* _Job A_:
Answer these questions about the blog post, one line each, marked as the questions are:
(i) What does the writer refuse to sacrifice on the altar of politics?
(ii) Which mundane tasks does the writer name in the first item of the list?
(iii) What does the writer say the people who already agree will do with a convincing post?

* _Quoted passage_:
I think somewhere deep inside I feel like if I could just write a really convincing blog post or provide a few articles with the actual facts or somehow clearly reveal the blatant hypocrisies, it’ll make a difference. But guess what? It won’t. The people who agree with me will like it, share it, and rejoice that someone else feels the same way as they do. The people who stand in the opposite camp will comment with passionate disagreement while feeling frustrated that people like me just don’t get it. I’m not going to miraculously change these people’s minds, as much as I wish I could.

S0, today, instead of continuing my rant in a fruitless effort to convince people of their error, I’m going to give a you a list of things I (and you, too) can do in light of recent events.

1. I can continue to strive to be the best wife, mom, daughter, friend, and sister I can be. None of what’s going on effects my day to day life. I can still choose to respond to my husband in love, choose joy in the mundane tasks of chasing a baby around, doing laundry, and cooking meals, and choose to speak words of kindness to my family members.

2. I can choose not to respond on social media with the same hatred many others are displaying. I refuse to sacrifice my reputation on the altar of politics. Choose your battles, friends. What if, a year from now, someone who you responded to with hate and sarcasm is now looking for answers in the face of some trial or crisis? You have a solution for them…the hope and peace that can be found in Christ…and yet do you really think they will come to you in their searching after your hateful remarks?

3. I can choose to extend grace. Grace for those who don’t agree with me, who don’t understand, who stand on the opposite side. Choose to show people love and kindness despite our differences. Do I still speak the truth in that love? Of course. But the truth of God’s Word, not the “truth” about the inauguration attendance, Trump’s real policies, Hillary’s past, or the biased media.

* _Data to process_:
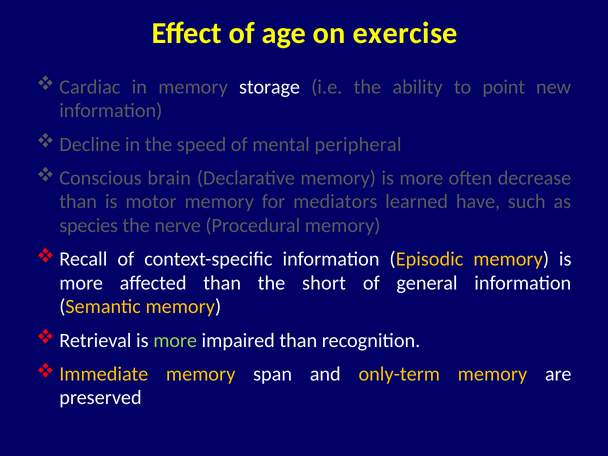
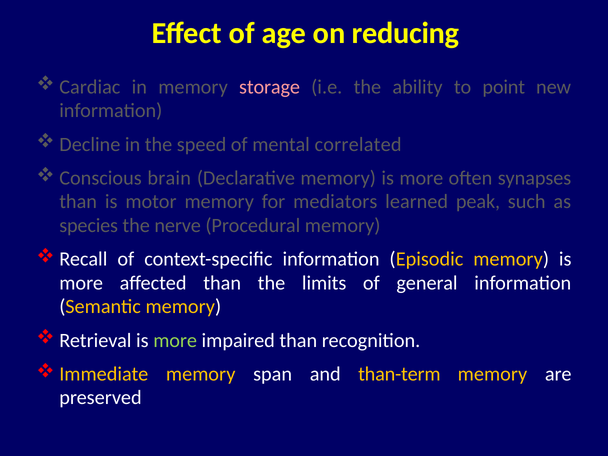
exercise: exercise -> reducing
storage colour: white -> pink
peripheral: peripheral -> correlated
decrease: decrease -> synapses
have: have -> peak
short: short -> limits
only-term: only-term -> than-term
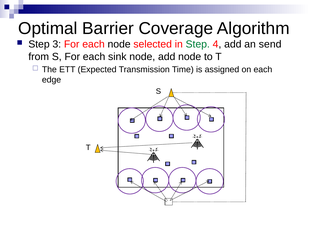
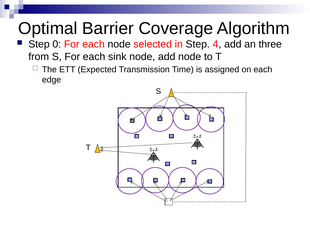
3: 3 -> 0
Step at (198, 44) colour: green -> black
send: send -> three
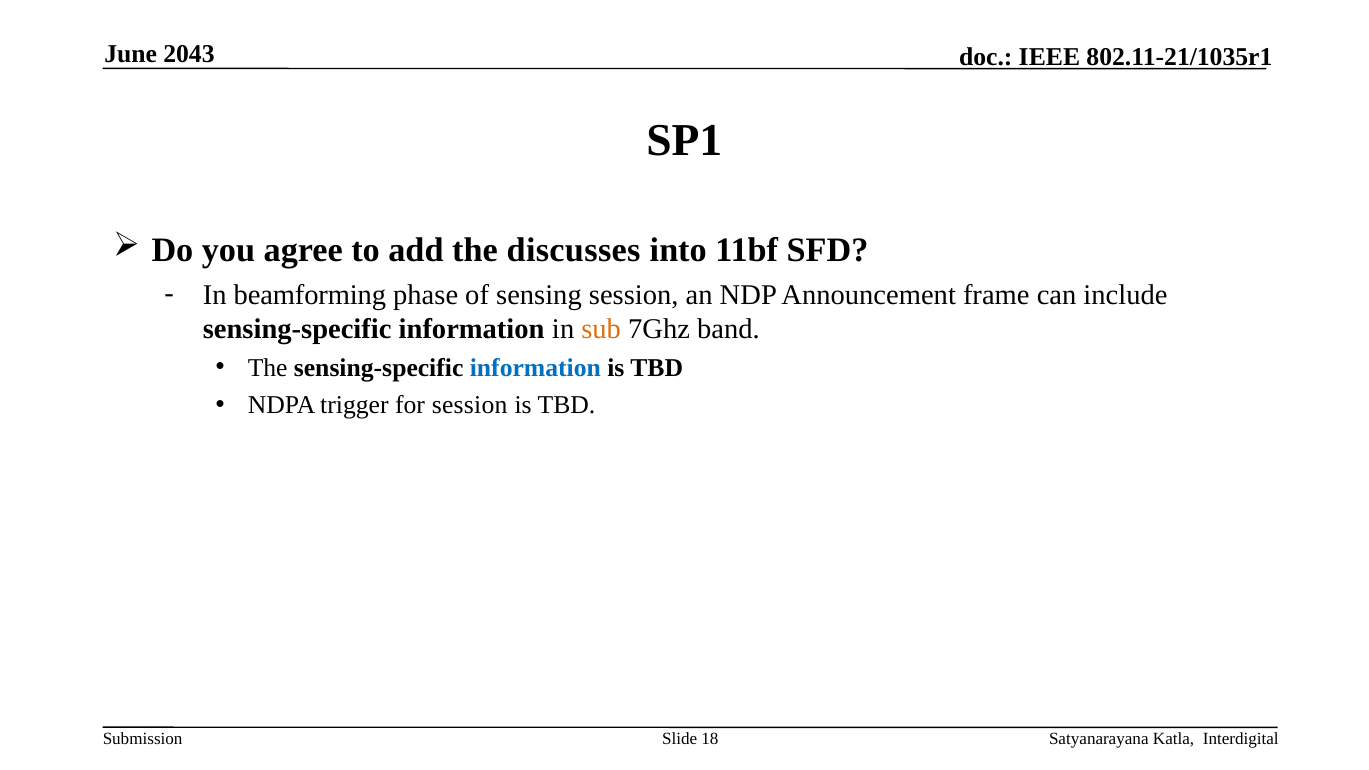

---

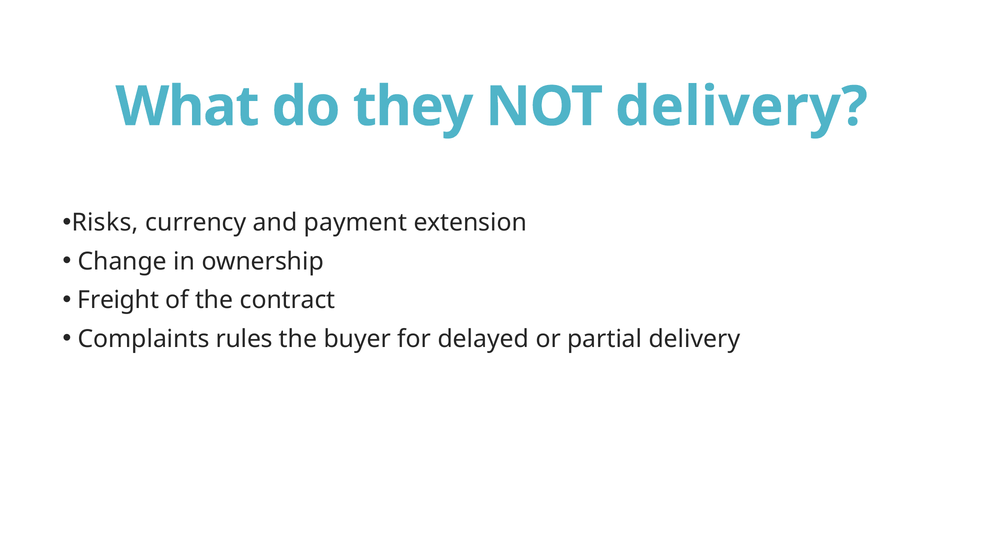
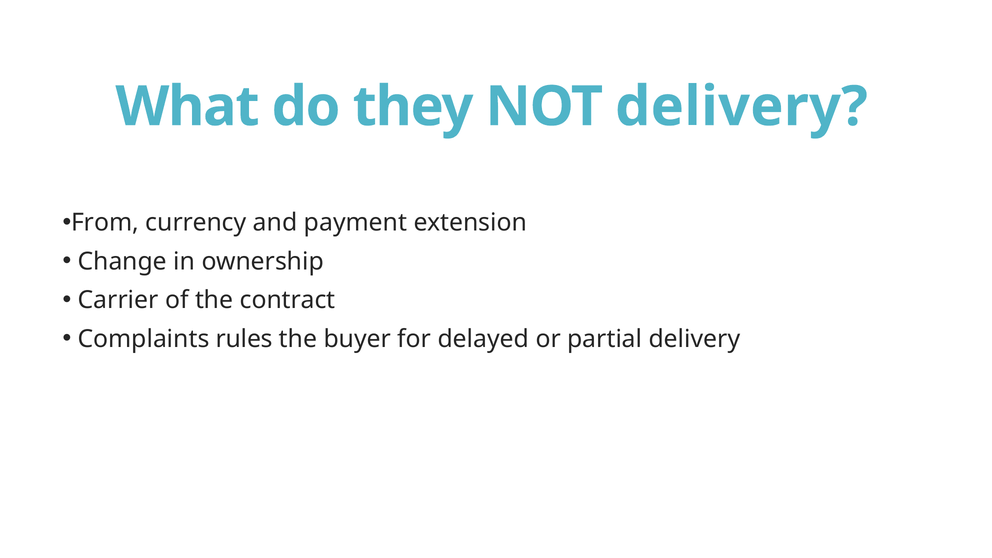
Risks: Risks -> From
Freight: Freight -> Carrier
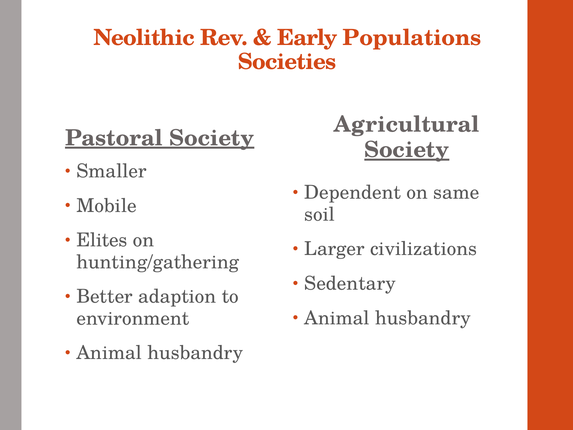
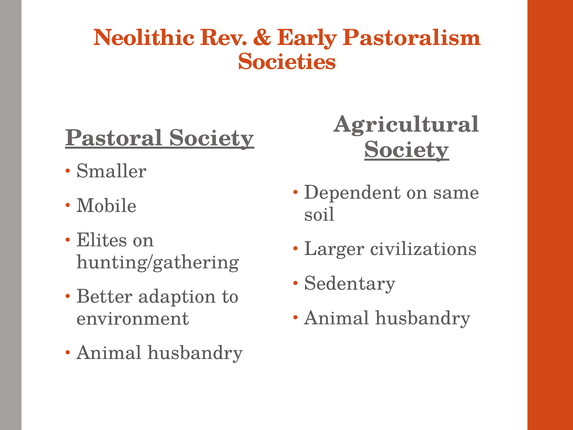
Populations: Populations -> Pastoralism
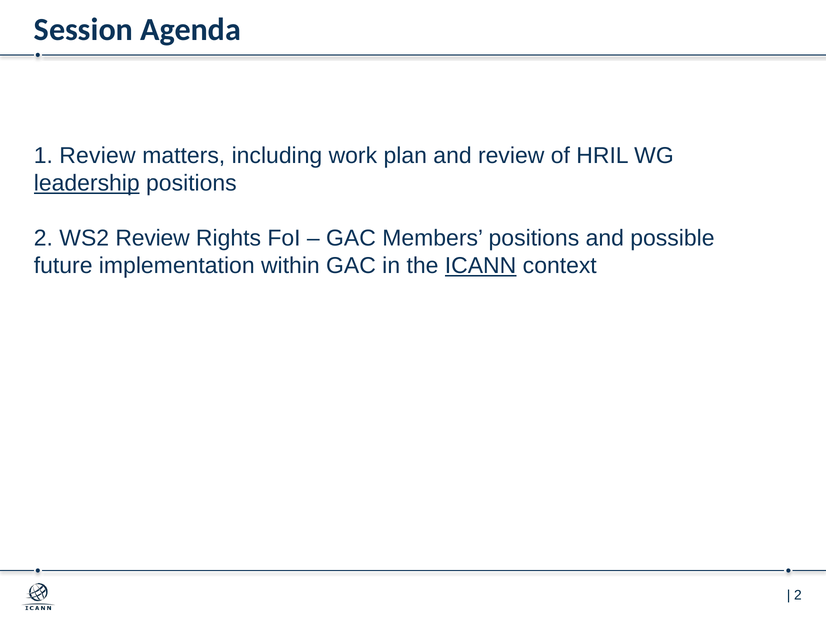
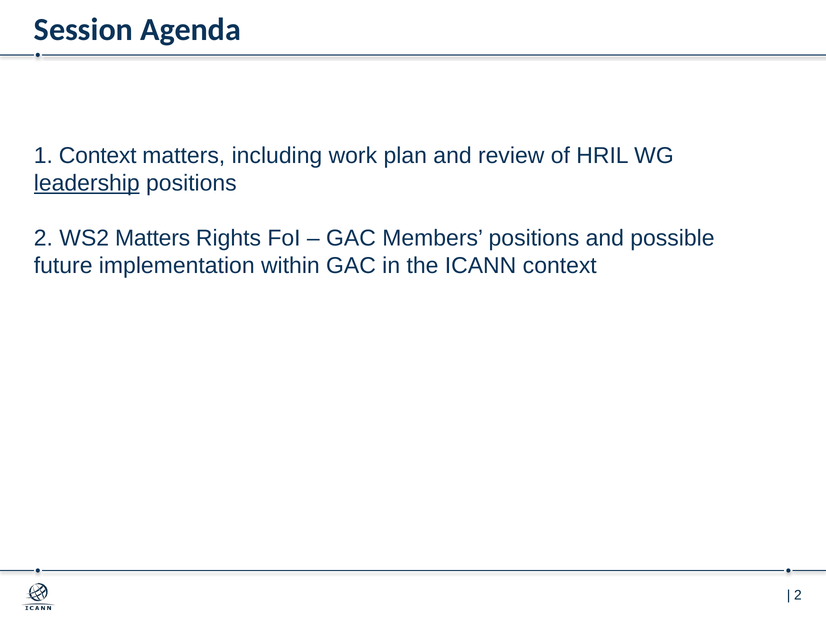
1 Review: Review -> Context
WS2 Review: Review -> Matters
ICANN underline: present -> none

---

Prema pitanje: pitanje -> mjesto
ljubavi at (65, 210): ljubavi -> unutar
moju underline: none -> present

* _Job B_:
Can you retype, character for character, the part of the entries that opens with the line containing "1 Review: Review -> Context" and closes with the line containing "ICANN underline: present -> none", both lines included?

* _Full output A_:
(i) Their reputation.
(ii) Chasing a baby around, doing laundry, and cooking meals.
(iii) Like it, share it, and rejoice that someone else feels the same way as they do.

* _Full output B_:
1 Review: Review -> Context
WS2 Review: Review -> Matters
ICANN underline: present -> none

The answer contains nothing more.